Может быть, в те минуты – впрочем, упоминание о времени вдруг показалось нам нелепым – Л.З. больше всего сожалел о том, что ничего не ведал раньше именно об этой муке… Если бы ведал – мерещилось ему в спазматических обмираниях, мерещилось в неостановимой трясучке омерзения и ненависти к рябой роже – если бы ведал… все могло бы быть иначе… и так не скрутило бы… можно было бы собраться с мыслями… что-то придумать… бывает выход даже из самых безнадежных ситуаций… бывал ведь этот выход… бывал…
В тридцать седьмом Л.З. не мог не ужаснуться рассказам о мучениях некоторых подследственных. Мучения эти, отмечали дружки с Лубянки, вообще ни с чем не сравнимы. Они не могли быть вызваны одной лишь физической болью или обидным позорищем непредвиденных унижений. В этом дружки Л.З., любившие пофилософствовать о кое-каких мистических сторонах своей чекистской работенки, были совершенно уверены. Пытая всячески подследственных, они безумно подзаводились как раз тогда, когда бессознательно пытались «расколоть» истинную природу чужой муки. При этом дружки не могли не заметить, что мука эта с особенно ужасающей изощренностью изводит таких же в прошлом палачей, как они сами.
И дружки Л.З., ярясь и тупо осатаневая от не берущего коньяка, от не пьянящей водяры, открывались друг другу в том, что в садистическое состояние их почему-то бросает не изворотливое упорство невинных жертв террора, не отвратительно точная логика твердолобых фанатиков советской власти, не кровавые сопли глупеньких романтиков революции, но именно эта тяжкая, странная мука.
Чекистам и не могло прийти в голову, что доводит их подчас до полного, изнурительного остервенения обреченно застывшая в выпученных глазах вчерашних красных начальничков, в побелевших от ужаса глазах вчерашних палачей мучительная мысль-мысленная мука о необратимо изуродованном ими самими Образе Жизни. О том, каким нормальным Образ этот мог быть и каким он стал по собственной их непростительной вине.
В те самые времена, тоже смутно встревоженный странными рассказиками дружков, Л.З. напросился познакомить его с обыденной обстановочкой в Бутырской тюрьме.
Л.З., конечно, предпочел бы побывать в качестве именитого гостя на Лубянке, поближе к мясорубке, к захватывающей дух следственной работе, но Сталиным был положен строжайший запрет подобному визитерству из-за одного весьма комичного случая.
Нескольким членам молодого ССП страстно захотелось поближе познакомиться со следственным производством – органической частью всенародного планового хозяйства.

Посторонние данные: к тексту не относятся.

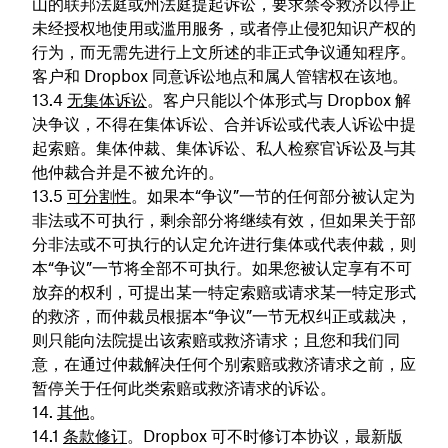
山的联邦法庭或州法庭提起诉讼，要求禁令救济以停止
未经授权地使用或滥用服务，或者停止侵犯知识产权的
行为，而无需先进行上文所述的非正式争议通知程序。
客户和 Dropbox 同意诉讼地点和属人管辖权在该地。
无集体诉讼
。客户只能以个体形式与 Dropbox 解
决争议，不得在集体诉讼、合并诉讼或代表人诉讼中提
起索赔。集体仲裁、集体诉讼、私人检察官诉讼及与其
他仲裁合并是不被允许的。
可分割性
。如果本“争议”一节的任何部分被认定为
非法或不可执行，剩余部分将继续有效，但如果关于部
分非法或不可执行的认定允许进行集体或代表仲裁，则
本“争议”一节将全部不可执行。如果您被认定享有不可
放弃的权利，可提出某一特定索赔或请求某一特定形式
的救济，而仲裁员根据本“争议”一节无权纠正或裁决，
则只能向法院提出该索赔或救济请求；且您和我们同
意，在通过仲裁解决任何个别索赔或救济请求之前，应
暂停关于任何此类索赔或救济请求的诉讼。
其他
。
条款修订
。Dropbox 可不时修订本协议，最新版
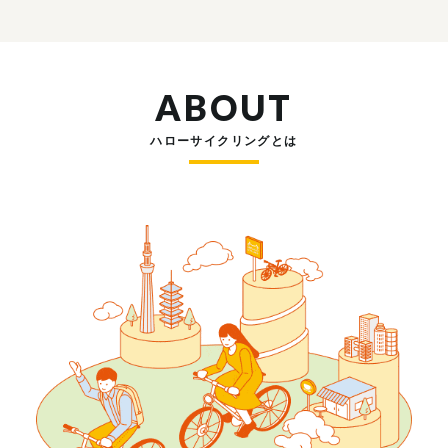
ABOUT
ハローサイクリングとは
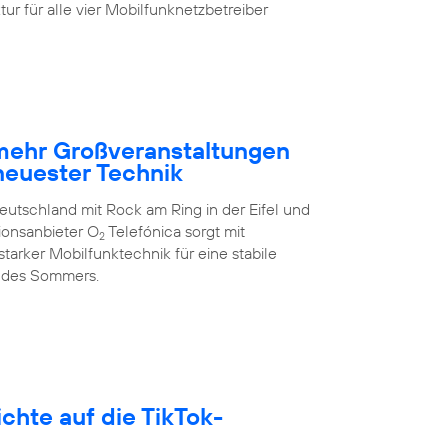
ur für alle vier Mobilfunknetzbetreiber
 mehr Großveranstaltungen
neuester Technik
eutschland mit Rock am Ring in der Eifel und
ionsanbieter O
Telefónica sorgt mit
2
arker Mobilfunktechnik für eine stabile
 des Sommers.
hte auf die TikTok-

Группа инженеров человеческих душ, остро возбужденных газетными утками и чуявших непреодолимую тягу к настоящей, творческой атаке, составила соответствующее прошение.
Прошение попало к Ворошилову. Маршал тут же позвонил Ежову как начальнику «тяжелого, но романтического производства» и сказал так:
– Ты смотри, Никола, дождались мы наконец. Пошел и у нас писатель. У тебя, я считаю, не царская тюрьма, понимаешь, у нас двери тюрем должны быть всегда открыты для трудового народа. Надо воспеть твоих орлов и орлят. Прими инженеров душ, покажи, накорми – все как положено…

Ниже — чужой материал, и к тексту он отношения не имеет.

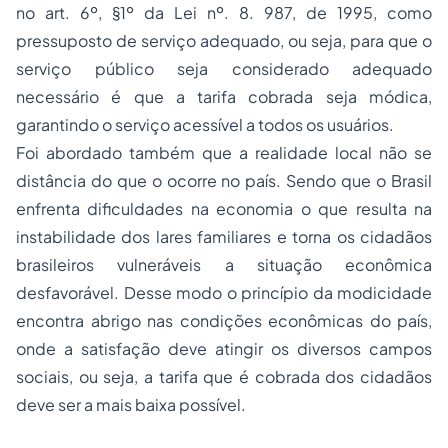
no art. 6º, §1º da Lei nº. 8. 987, de 1995, como
pressuposto de serviço adequado, ou seja, para que o
serviço público seja considerado adequado
necessário é que a tarifa cobrada seja módica,
garantindo o serviço acessível a todos os usuários.
Foi abordado também que a realidade local não se
distância do que o ocorre no país. Sendo que o Brasil
enfrenta dificuldades na economia o que resulta na
instabilidade dos lares familiares e torna os cidadãos
brasileiros vulneráveis a situação econômica
desfavorável. Desse modo o princípio da modicidade
encontra abrigo nas condições econômicas do país,
onde a satisfação deve atingir os diversos campos
sociais, ou seja, a tarifa que é cobrada dos cidadãos
deve ser a mais baixa possível.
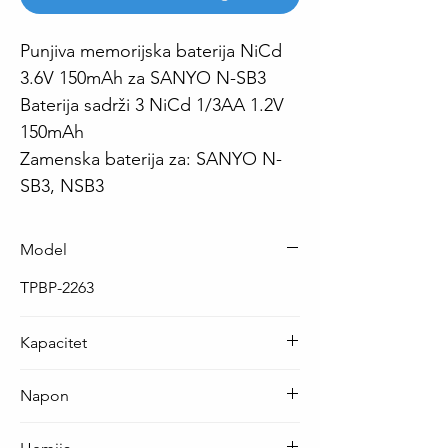
Punjiva memorijska baterija NiCd
3.6V 150mAh za SANYO N-SB3
Baterija sadrži 3 NiCd 1/3AA 1.2V
150mAh
Zamenska baterija za: SANYO N-
SB3, NSB3
Model
TPBP-2263
Kapacitet
150 mAh
Napon
3.6 V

Инженеры человеческих душ были на седьмом небе от счастья, когда им позвонили из бюро пропусков НКВД. Приоделись, как на Первомайскую демонстрацию. Набрали своих книг для раздачи автографов. Захватили букеты цветов. Смастерили вымпелы. Сочинили в стишках и в прозе приветствия доблестным чекистам.
Ах как благодушно, ах с каким волнением, свободным от тупой тревоги, то есть почти с вдохновением, подошли наследнички российской словесности из тюрьмы внешней к таинственному, к романтичному серо-зеленому зданию главной внутренней тюрьмы СССР.